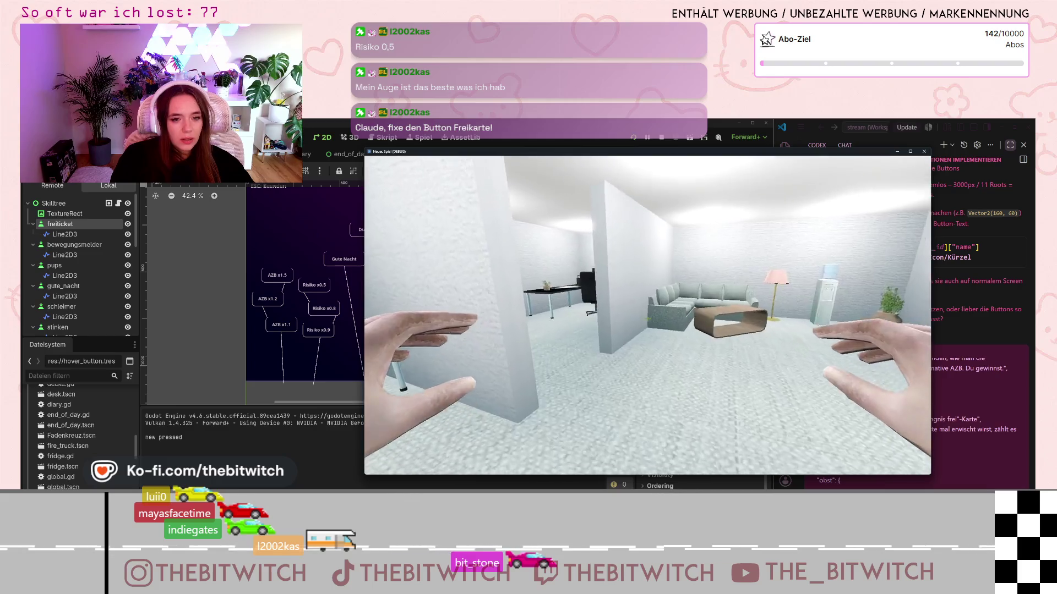
key("e")
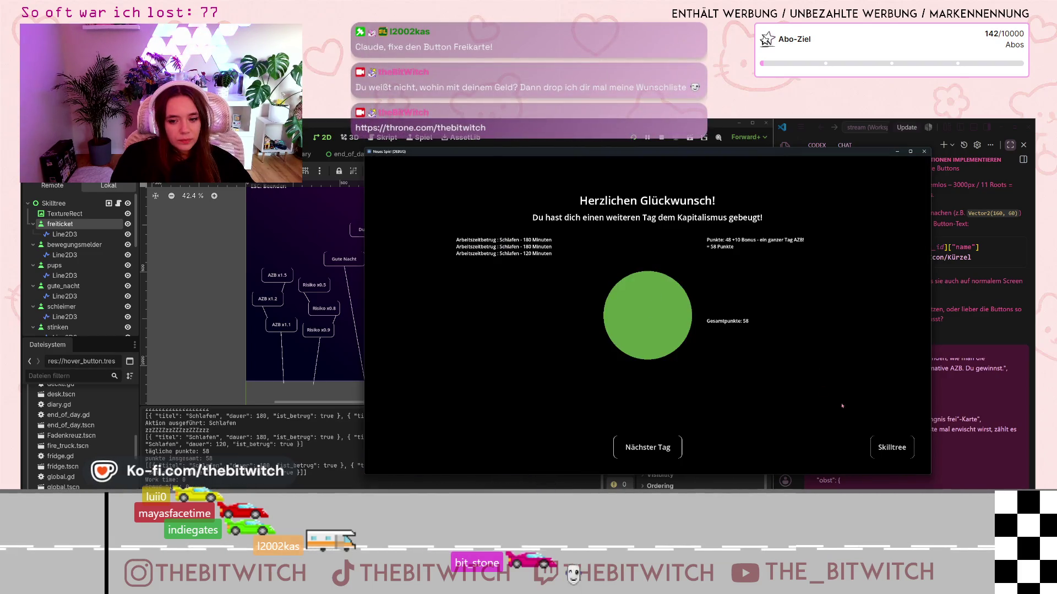
left_click(888, 447)
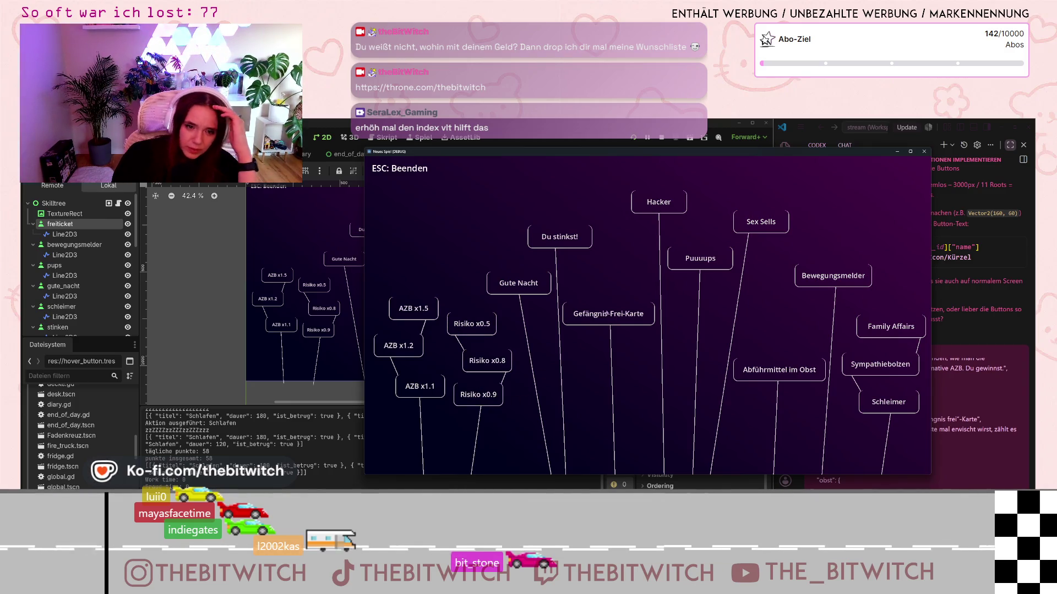
key("Escape")
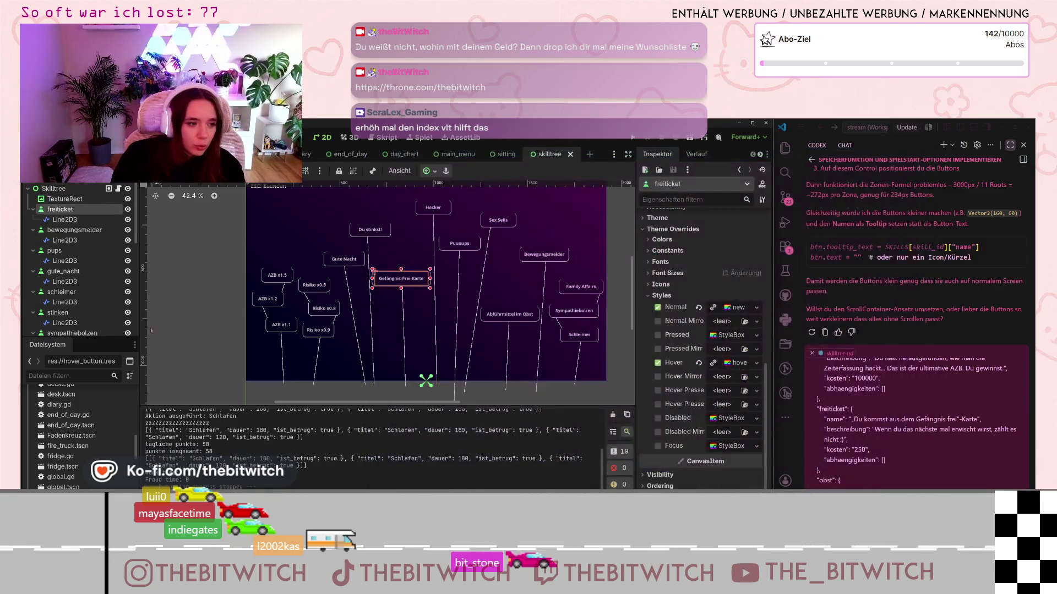
Step: Click through the stinken and hacker lines and nearby buttons to select Gefängnis-Frei-Karte
left_click(368, 252)
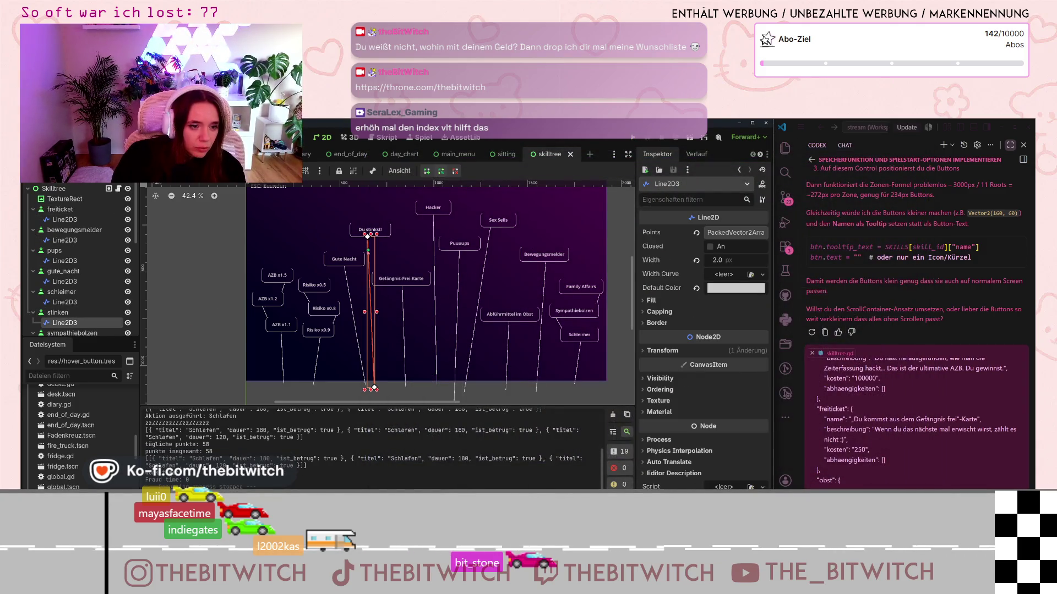
left_click(434, 268)
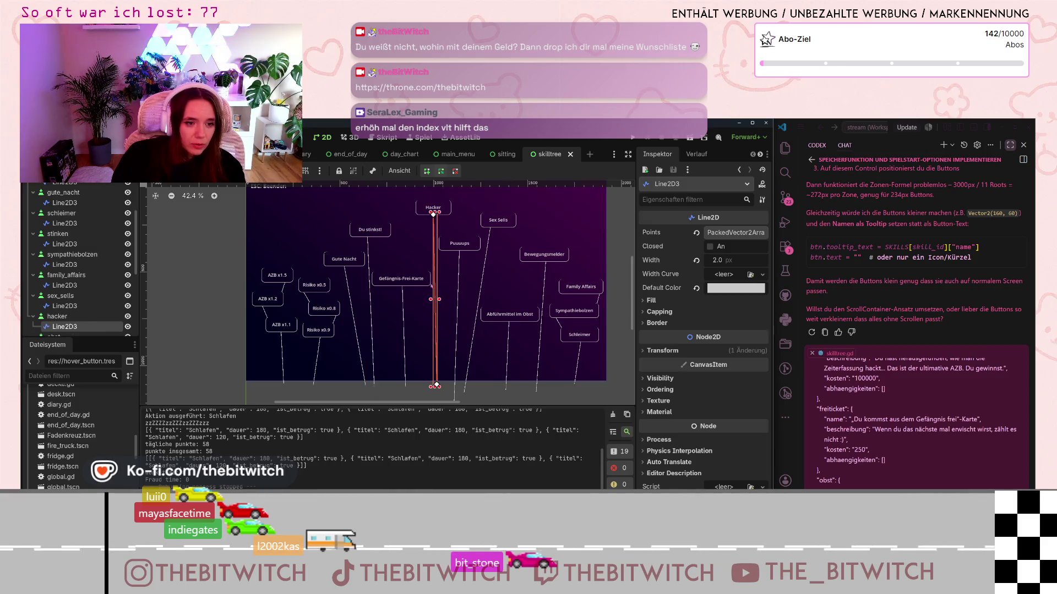
left_click(400, 284)
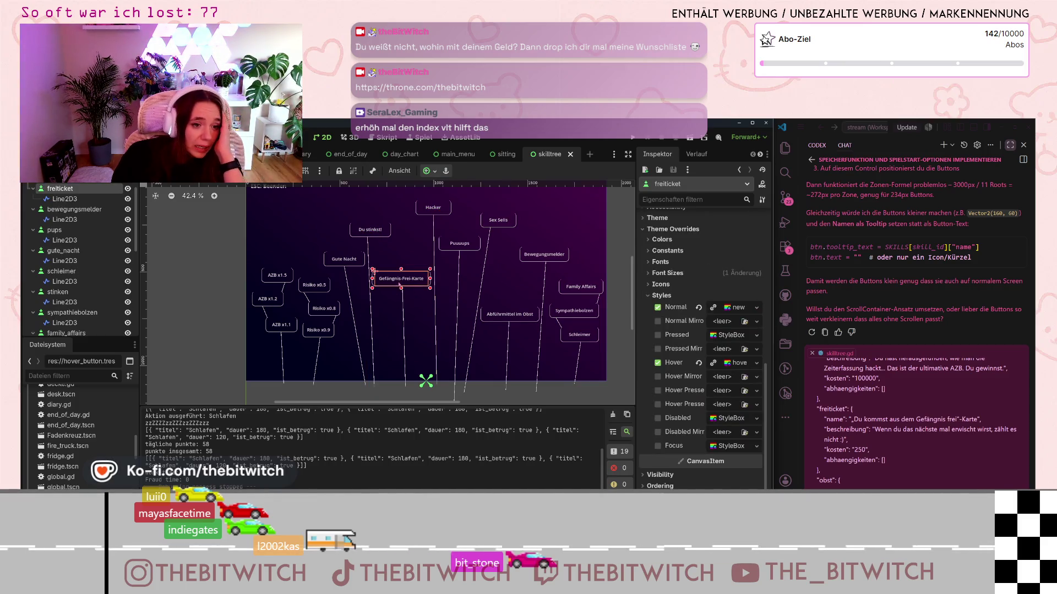
scroll(452, 318, "down", 8)
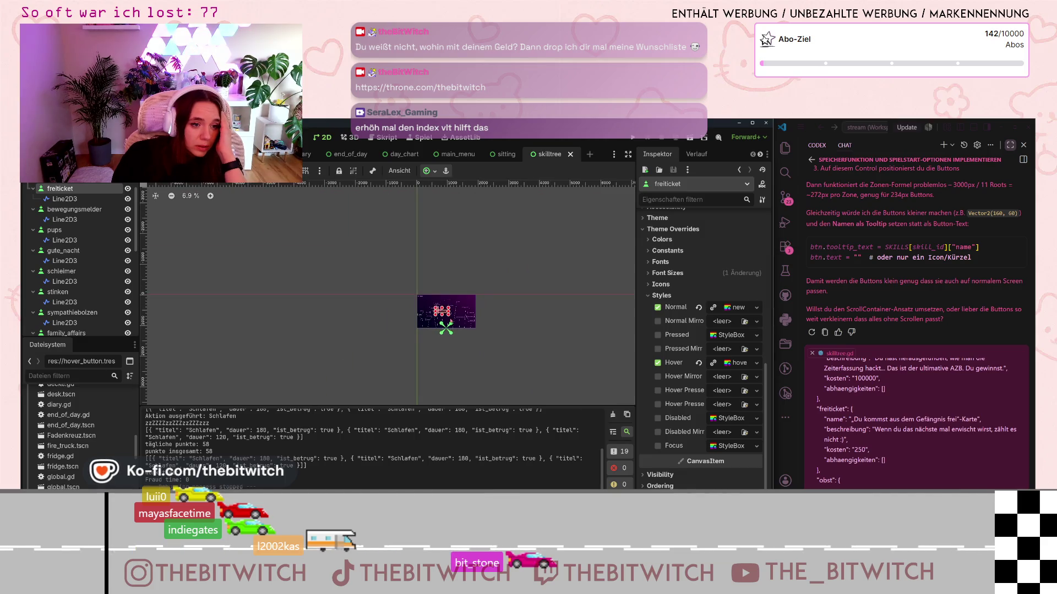
scroll(451, 322, "up", 7)
left_click(497, 314)
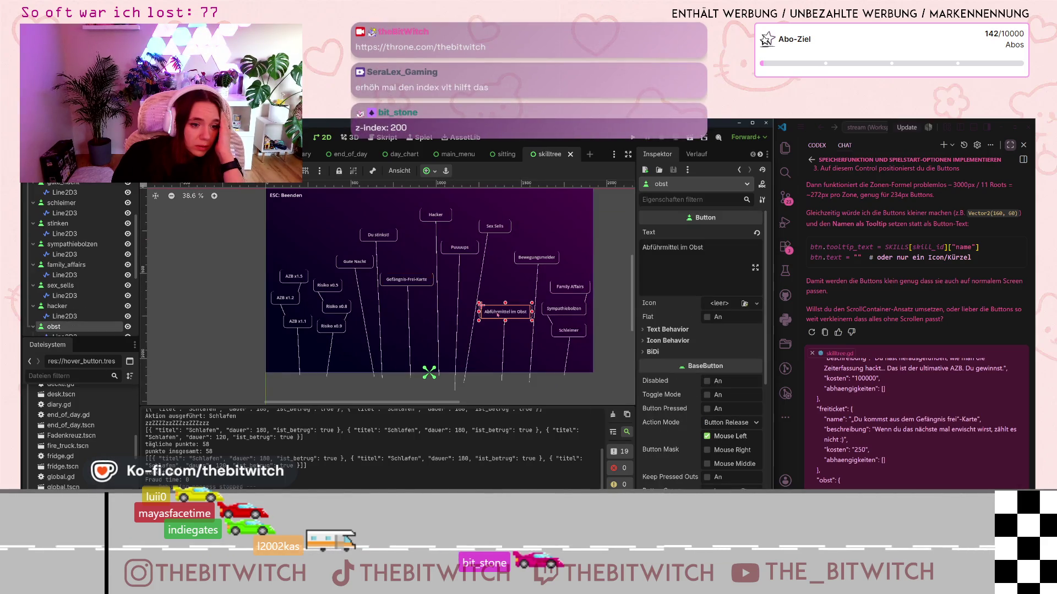
left_click(410, 279)
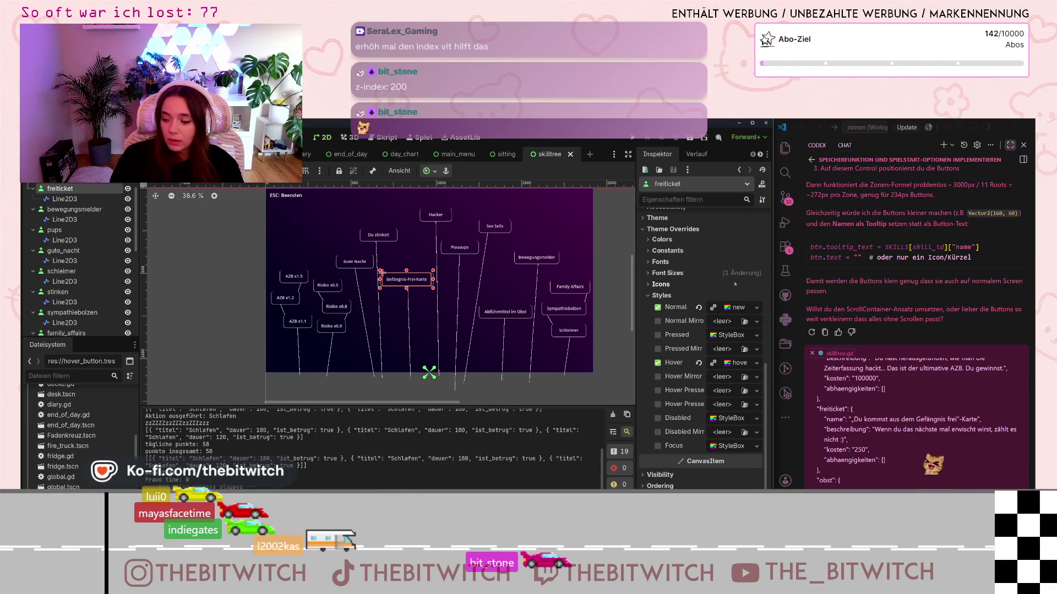
scroll(695, 364, "down", 3)
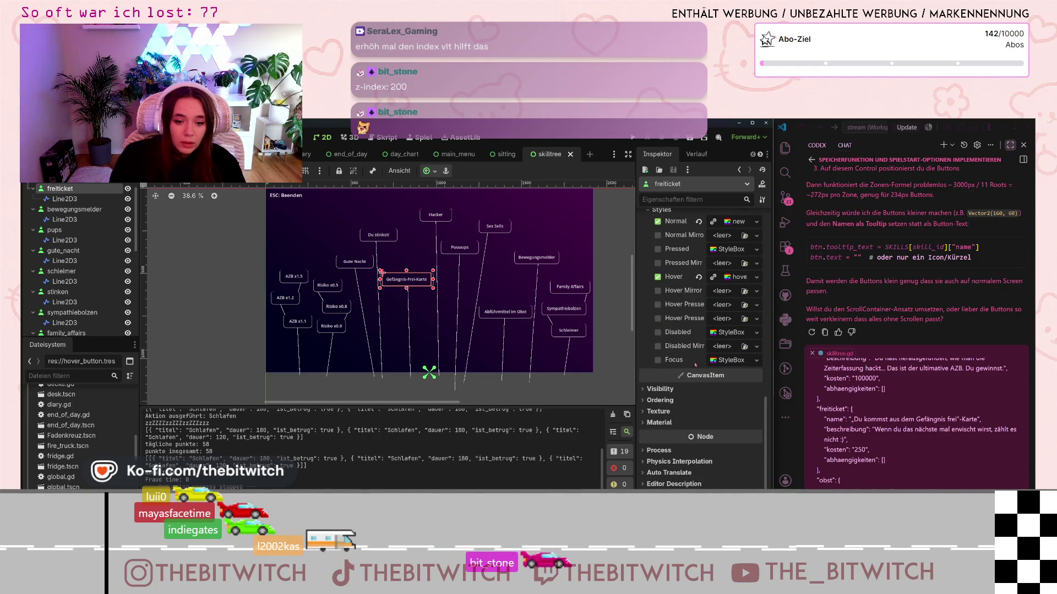
Step: Set the button's Z Index to 10 under Visibility and Ordering
left_click(659, 389)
#####
## Your goal
A single number is the expected reply: the number of lines in the listing that contain the string "down".

## Written solution
2